_Consigne a_:
Dans la résolution de la LDH, recopiez le passage qui commence par « En France et » et se poursuit jusqu'à « trouvent dangereusement fragilisées. », en substituant « rigueur » à « austérité ».

_Extrait_:
Résolution adoptée par le 88e congrès de la LDH, Le Mans – 23, 24 et 25 mai 2015
Dans une société secouée par les crises et travaillée par les doutes, les deux années qui nous séparent d’échéances majeures s’annoncent difficiles et décisives. Les défenseurs des droits, de la démocratie et de la citoyenneté ne veulent ni ne peuvent céder à la peur et au découragement ; d’autant moins que des alternatives sont possibles. Mais contribuer à leur émergence suppose d’affronter les périls présents avec lucidité.
L’humanité est entrée dans une crise écologique majeure et vit une désagrégation des équilibres mondiaux, dont témoignent l’intensité des contradictions, la multiplicité des conflits et des guerres. Le sentiment de régression de la place de l’Europe domine, tandis que le « nouveau capitalisme » globalisé et financiarisé, porté par la « révolution conservatrice », sape chaque jour le compromis social construit au lendemain de la Seconde Guerre mondiale. La répétition de crises financières, économiques et sociales exacerbe inégalités, précarisation et mise en concurrence de tous avec tous.
En France et dans l’Union européenne, le cap mis sur l’austérité accompagne ou accélère ces processus, au motif qu’il n’y aurait pas d’autre politique possible. Ce choix alimente l’impuissance – voire les renoncements – du politique, débouche sur des alternances sans réelles alternatives, creuse le fossé entre gouvernants et citoyens et accroît la démobilisation citoyenne, produit une parole politique d’autant plus moralisatrice qu’elle est ineffective. La démocratie, l’égalité, la liberté et la fraternité s’en trouvent dangereusement fragilisées.

_Données enregistrées_:
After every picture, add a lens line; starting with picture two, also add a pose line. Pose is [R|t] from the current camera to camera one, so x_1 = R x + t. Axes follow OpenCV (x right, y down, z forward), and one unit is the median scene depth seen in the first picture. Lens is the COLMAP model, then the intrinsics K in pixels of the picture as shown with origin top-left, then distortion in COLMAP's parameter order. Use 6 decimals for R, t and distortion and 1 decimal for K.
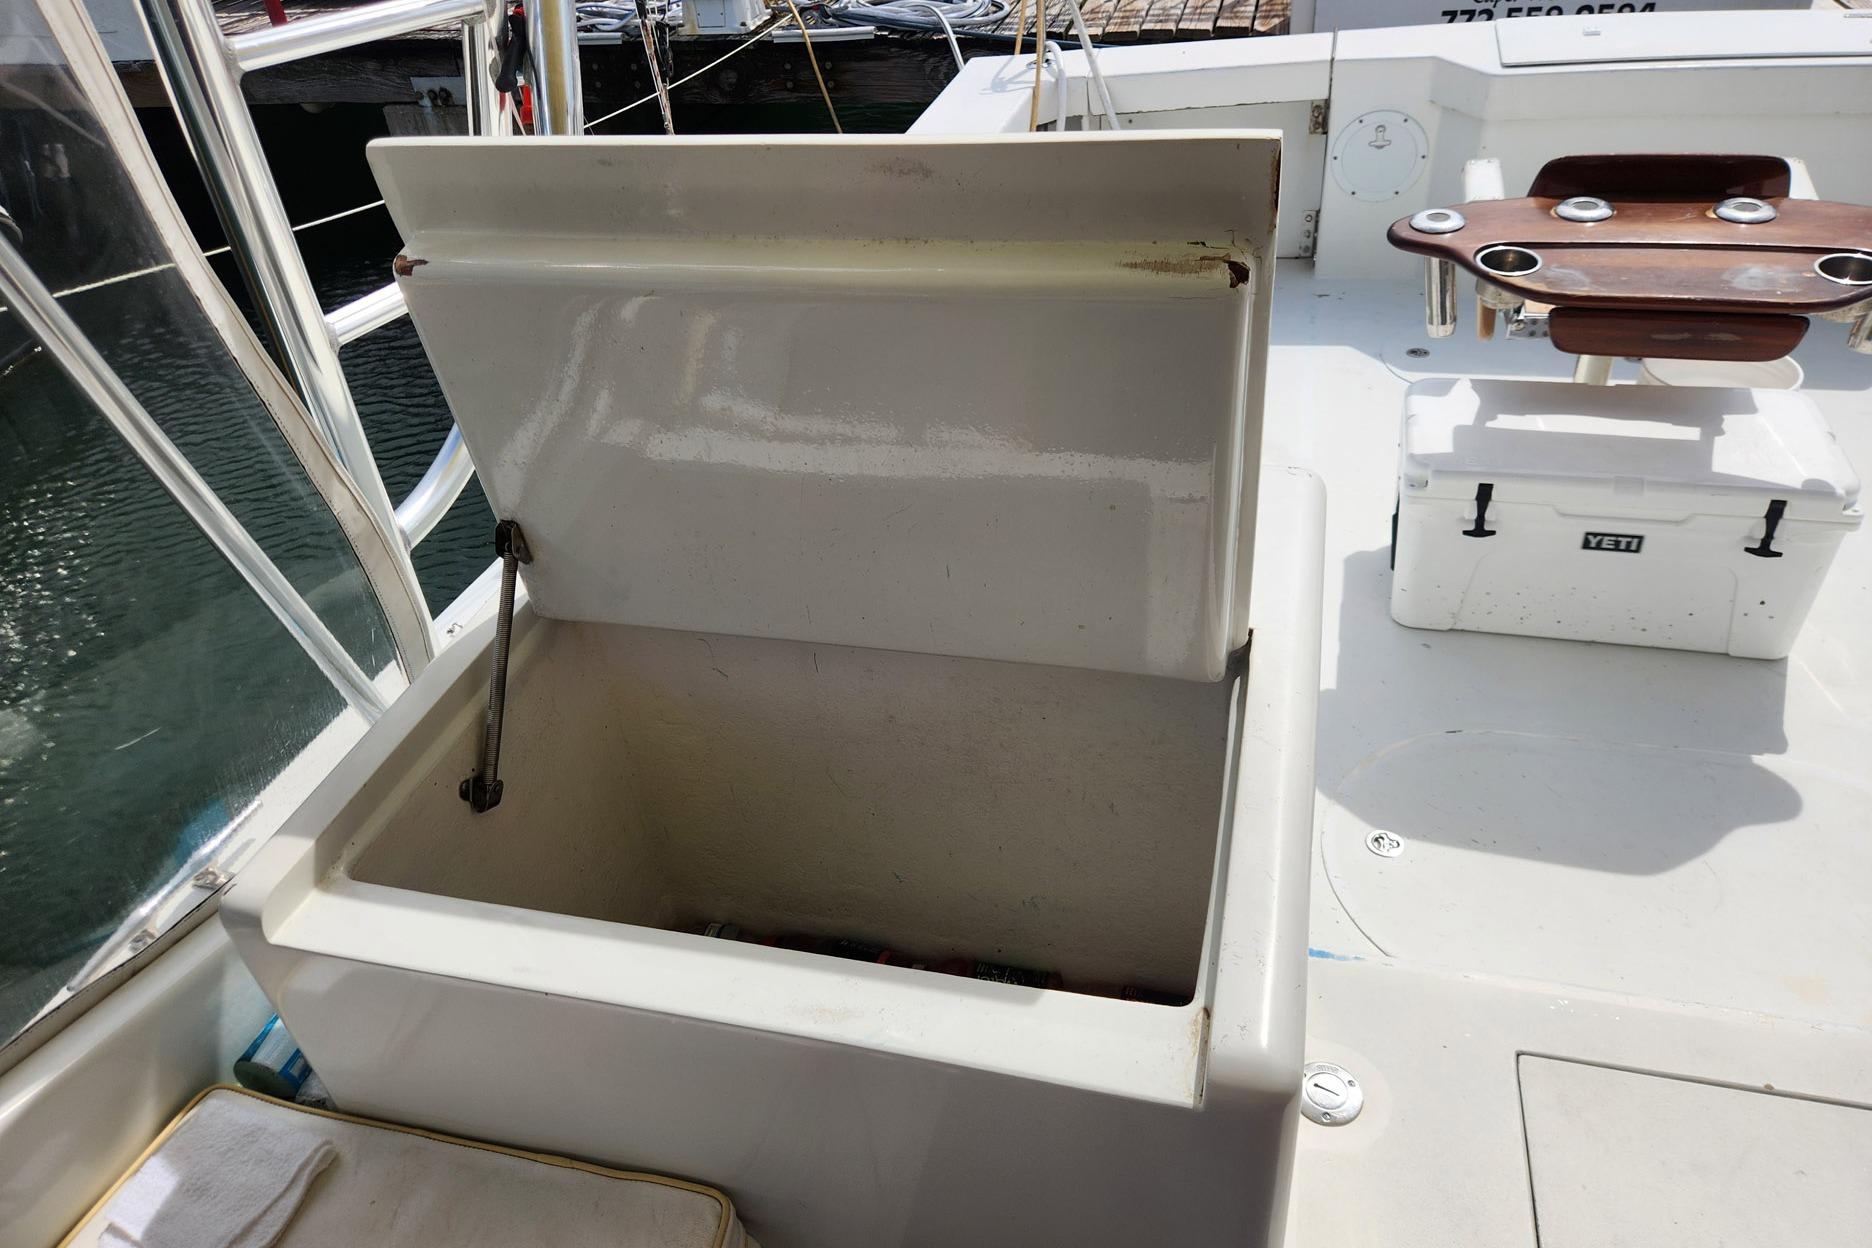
lens RADIAL K [[1311.7, 0, 964.1], [0, 1311.7, 587.2], [0, 0, 1]] dist [0.153317, -0.134157]
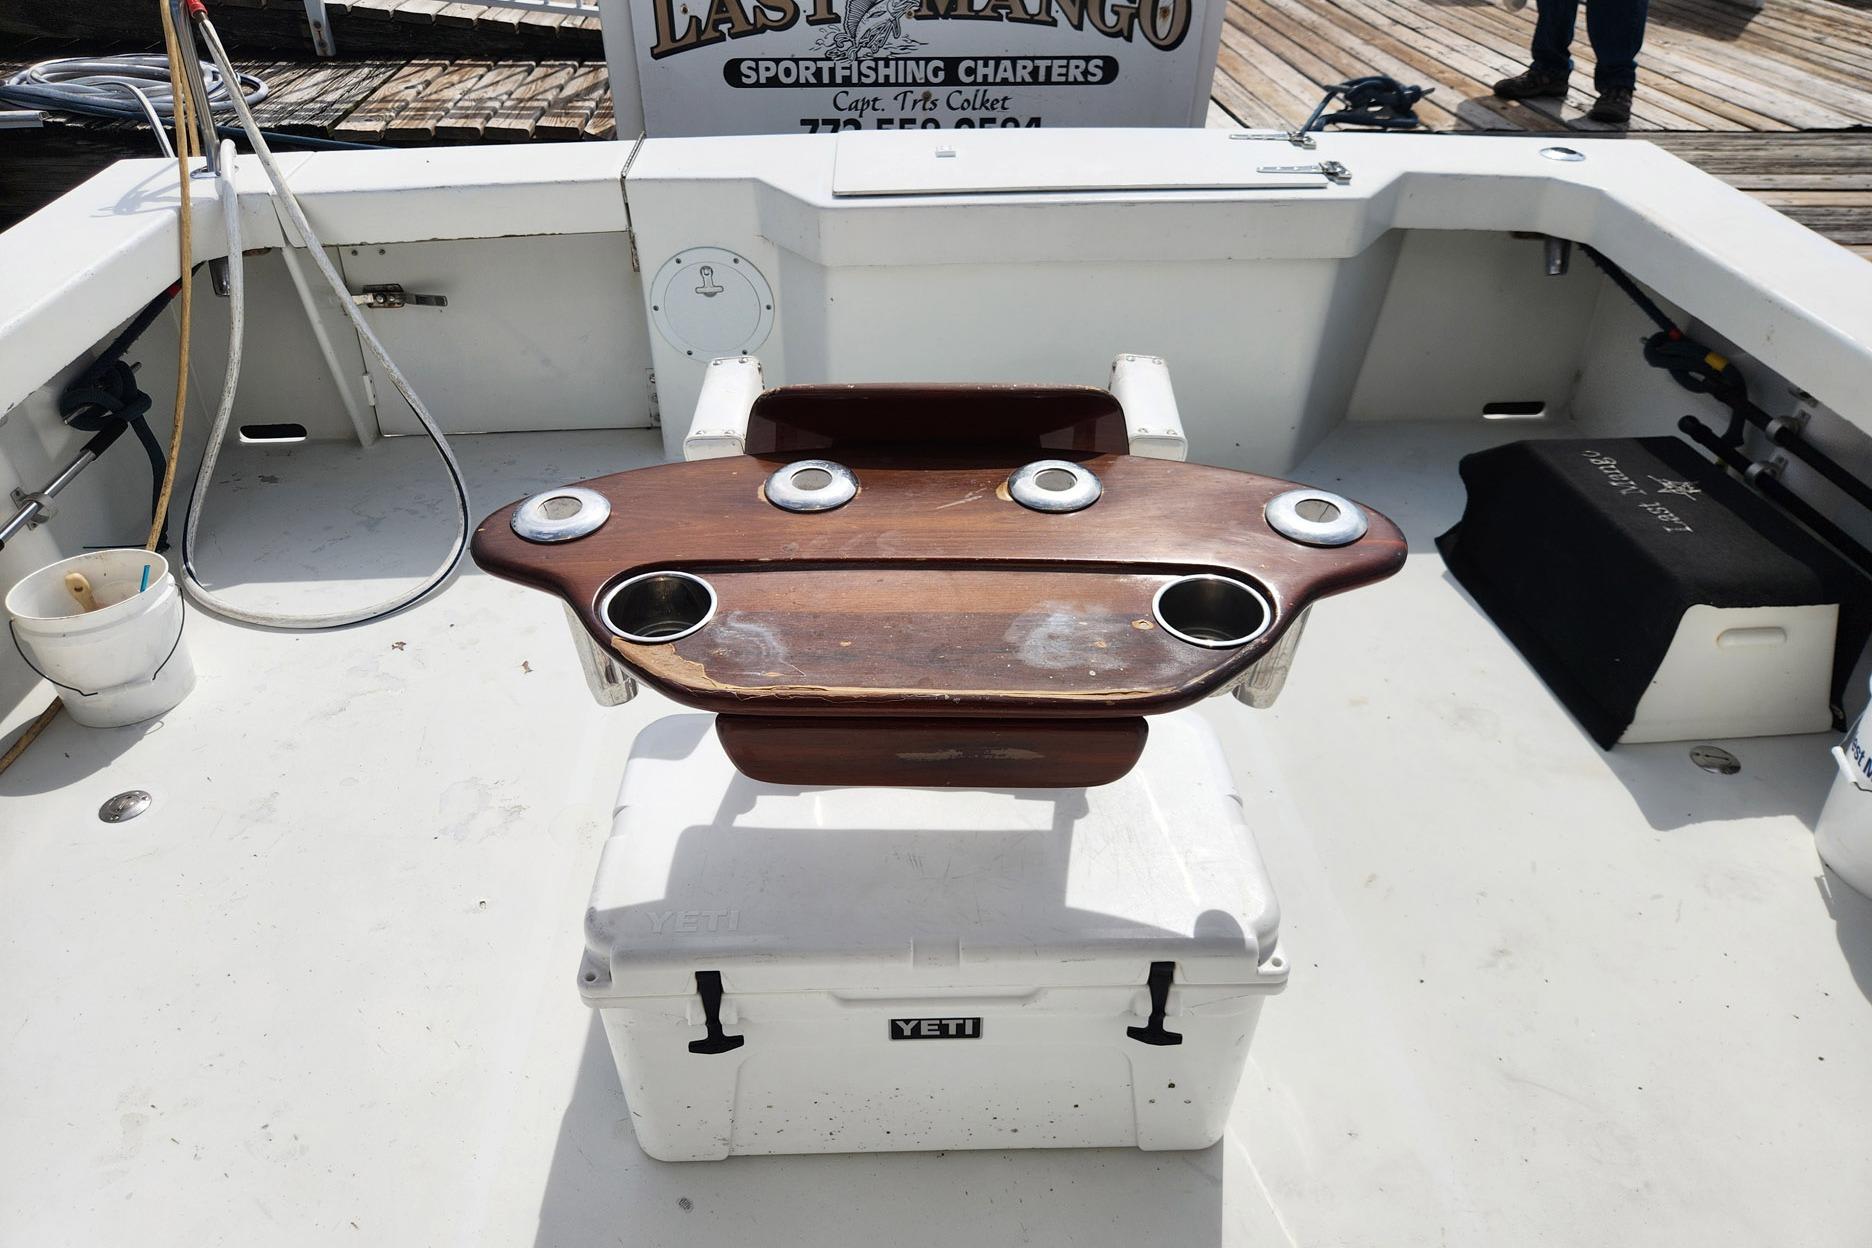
lens RADIAL K [[1281.0, 0, 927.2], [0, 1281.0, 598.1], [0, 0, 1]] dist [0.071190, -0.037602]
pose [[0.959089, -0.086874, 0.269447, 0.326195], [0.097010, 0.994982, -0.024505, -0.195347], [-0.265966, 0.049642, 0.962703, 0.431073]]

_Consigne b_:
Relevez toutes les lignes des données qui contiennent le mot « pose ».

_Zone de réponse a_:
En France et dans l’Union européenne, le cap mis sur l’rigueur accompagne ou accélère ces processus, au motif qu’il n’y aurait pas d’autre politique possible. Ce choix alimente l’impuissance – voire les renoncements – du politique, débouche sur des alternances sans réelles alternatives, creuse le fossé entre gouvernants et citoyens et accroît la démobilisation citoyenne, produit une parole politique d’autant plus moralisatrice qu’elle est ineffective. La démocratie, l’égalité, la liberté et la fraternité s’en trouvent dangereusement fragilisées.

_Zone de réponse b_:
After every picture, add a lens line; starting with picture two, also add a pose line. Pose is [R|t] from the current camera to camera one, so x_1 = R x + t. Axes follow OpenCV (x right, y down, z forward), and one unit is the median scene depth seen in the first picture. Lens is the COLMAP model, then the intrinsics K in pixels of the picture as shown with origin top-left, then distortion in COLMAP's parameter order. Use 6 decimals for R, t and distortion and 1 decimal for K.
pose [[0.959089, -0.086874, 0.269447, 0.326195], [0.097010, 0.994982, -0.024505, -0.195347], [-0.265966, 0.049642, 0.962703, 0.431073]]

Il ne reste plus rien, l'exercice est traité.